I have an Intel(R) Core(TM) i7-4720HQ CPU @ 2.60GHz (Haswell) processor. In a relatively idle situation, I ran the following Perf commands for around 5 seconds. The counters are offcore_response.all_data_rd.l3_miss.local_dram and offcore_response.all_code_rd.l3_miss.local_dram:
sudo perf stat -e offcore_response.all_data_rd.l3_miss.local_dram,offcore_response.all_code_rd.l3_miss.local_dram -p <PID>
The workloads are: 1) playing a video in VLC and 2) running KDevelop indexer on a large code base. The outputs are shown, below:
VLC:
Performance counter stats for process id '14617':
1,621,980 offcore_response.all_data_rd.l3_miss.local_dram
1,611,825 offcore_response.all_code_rd.l3_miss.local_dram
4.993841802 seconds time elapsed
KDevelop:
Performance counter stats for process id '23294':
31,006,390 offcore_response.all_data_rd.l3_miss.local_dram
10,236,222 offcore_response.all_code_rd.l3_miss.local_dram
5.095681532 seconds time elapsed
Based on these statistics, the memory access frequency in KDevelop is more than 12 times as much as VLC.

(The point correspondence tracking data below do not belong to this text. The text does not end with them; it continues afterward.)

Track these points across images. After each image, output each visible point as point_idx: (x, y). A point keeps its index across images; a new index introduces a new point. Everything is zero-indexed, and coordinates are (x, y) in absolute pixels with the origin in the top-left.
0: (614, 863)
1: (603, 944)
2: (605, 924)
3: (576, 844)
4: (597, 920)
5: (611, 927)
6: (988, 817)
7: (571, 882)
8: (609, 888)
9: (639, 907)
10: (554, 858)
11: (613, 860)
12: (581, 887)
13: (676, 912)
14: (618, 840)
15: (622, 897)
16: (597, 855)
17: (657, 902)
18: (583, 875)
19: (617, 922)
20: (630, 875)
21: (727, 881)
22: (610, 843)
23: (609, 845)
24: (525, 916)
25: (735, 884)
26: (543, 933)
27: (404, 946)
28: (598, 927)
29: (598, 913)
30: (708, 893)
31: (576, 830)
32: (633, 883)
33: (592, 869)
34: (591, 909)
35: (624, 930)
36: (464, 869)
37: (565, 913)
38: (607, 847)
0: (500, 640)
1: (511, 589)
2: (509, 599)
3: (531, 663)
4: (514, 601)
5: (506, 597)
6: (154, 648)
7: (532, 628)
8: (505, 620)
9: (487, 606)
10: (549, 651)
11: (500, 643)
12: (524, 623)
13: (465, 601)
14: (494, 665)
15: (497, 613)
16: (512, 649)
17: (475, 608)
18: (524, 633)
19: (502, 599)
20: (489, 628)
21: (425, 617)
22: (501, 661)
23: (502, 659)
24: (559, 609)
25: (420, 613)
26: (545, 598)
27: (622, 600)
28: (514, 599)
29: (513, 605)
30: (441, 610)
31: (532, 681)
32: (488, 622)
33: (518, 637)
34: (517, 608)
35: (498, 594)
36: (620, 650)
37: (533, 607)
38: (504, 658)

But the IMC counters statistics (retrieved using PCM) are at odds with the above-mentioned performance counters. In the idle system, the total system bandwidth is around 2.65GB (READ: 2.30GB, WRITE: 0.35GB). The total system bandwidth for each workload (ran separately) is as follows:
VLC:
around `8.40`GB (READ:`4.65`GB, WRITE:`3.75`GB)
KDevelop:
around `3.75`GB (READ:`3.15`GB, WRITE:`0.60`GB)
After reducing the idle system bandwidth, the VLC and KDevelop bandwidths will be around 5.75GB and 1.10GB, respectively. This time, the VLC memory access frequency is more than 5 times as much as KDevelop, which shows an obvious conflict.
How can these two outcomes be described?